**ASSIGNED TASK**
Each entry should be returned exactly as written, with no pictures carried over.

Spatial reasoning data

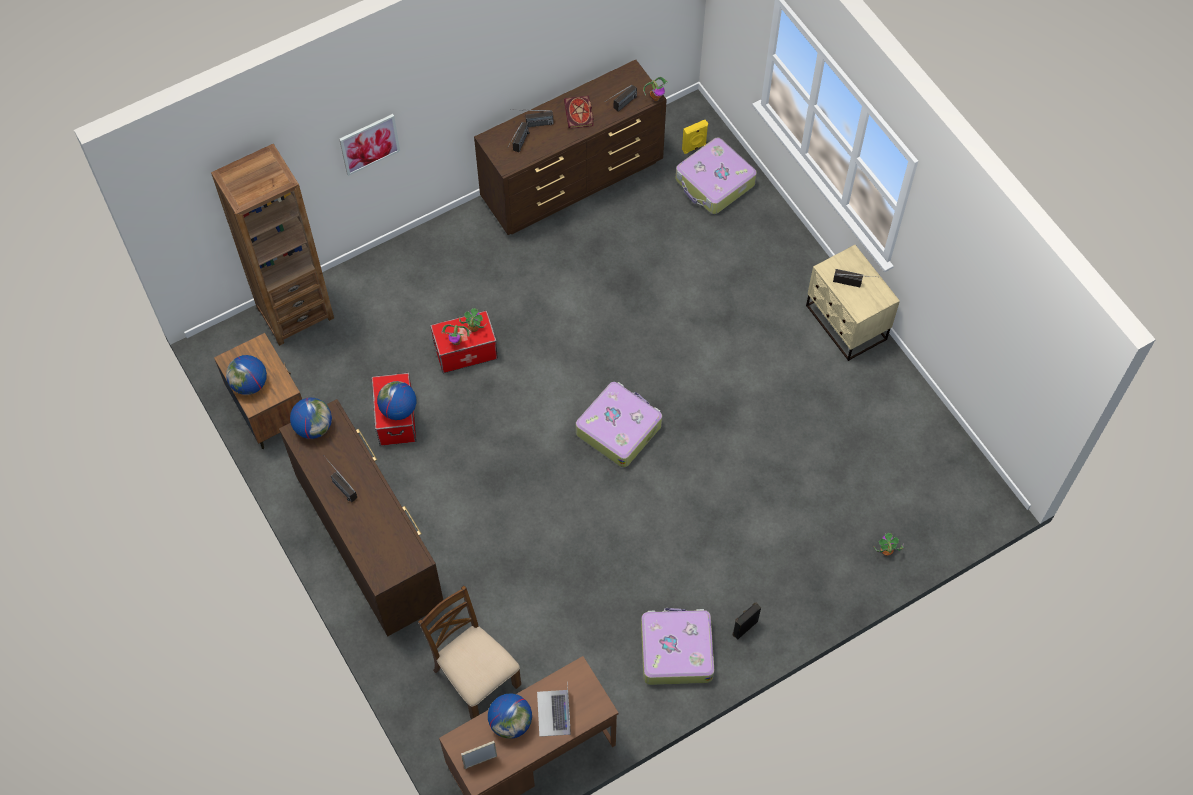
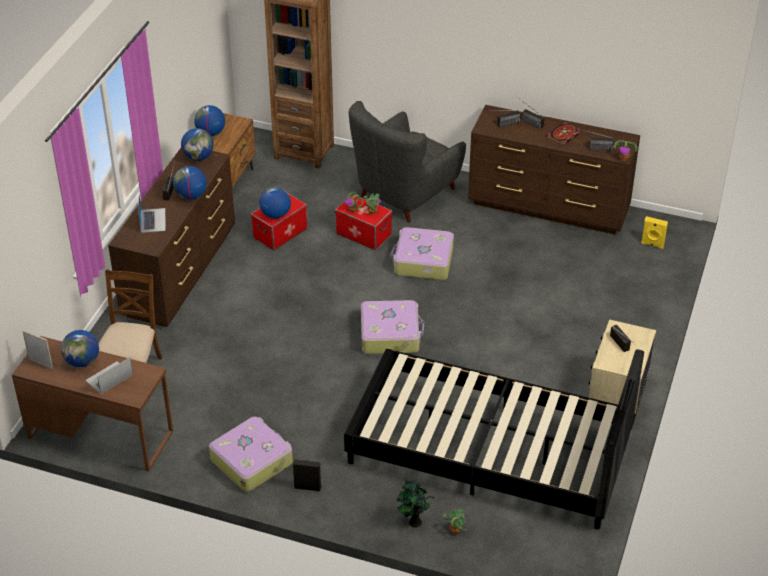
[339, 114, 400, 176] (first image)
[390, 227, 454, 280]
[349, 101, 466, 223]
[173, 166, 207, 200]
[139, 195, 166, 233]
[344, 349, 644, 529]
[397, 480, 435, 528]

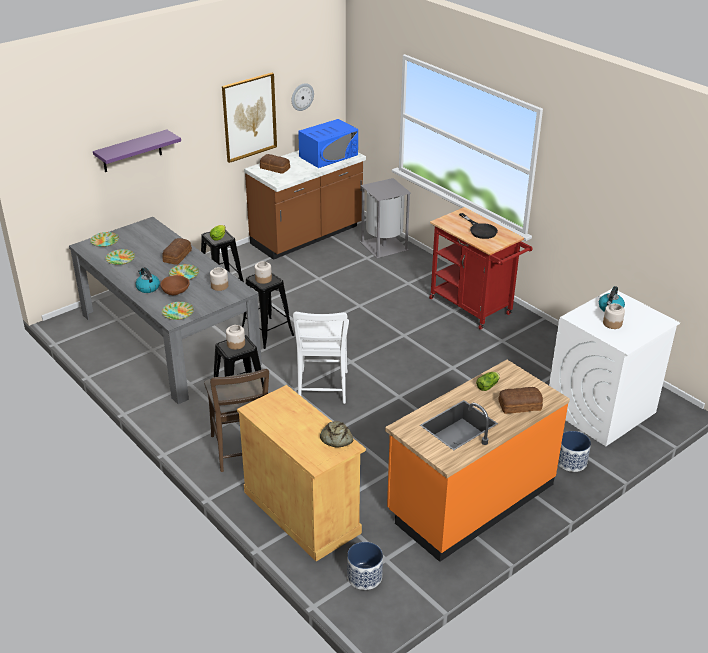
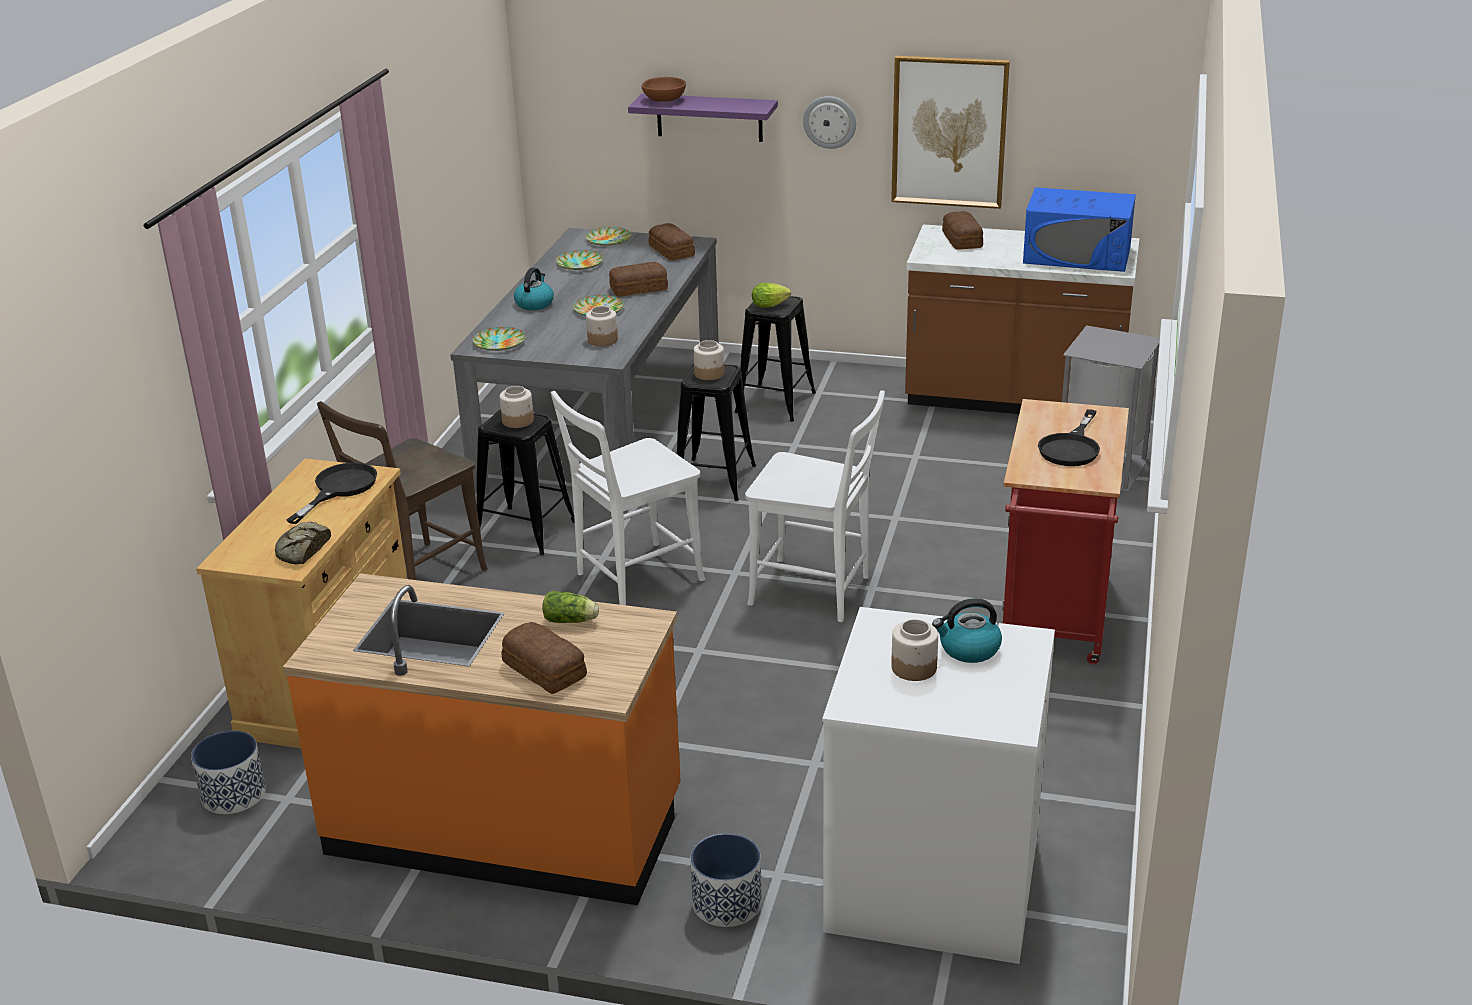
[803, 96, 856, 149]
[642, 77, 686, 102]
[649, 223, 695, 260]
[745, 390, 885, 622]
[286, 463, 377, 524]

**YOUR RESPONSE**
[339, 114, 400, 176] (first image)
[390, 227, 454, 280]
[349, 101, 466, 223]
[173, 166, 207, 200]
[139, 195, 166, 233]
[344, 349, 644, 529]
[397, 480, 435, 528]

[803, 96, 856, 149]
[642, 77, 686, 102]
[649, 223, 695, 260]
[745, 390, 885, 622]
[286, 463, 377, 524]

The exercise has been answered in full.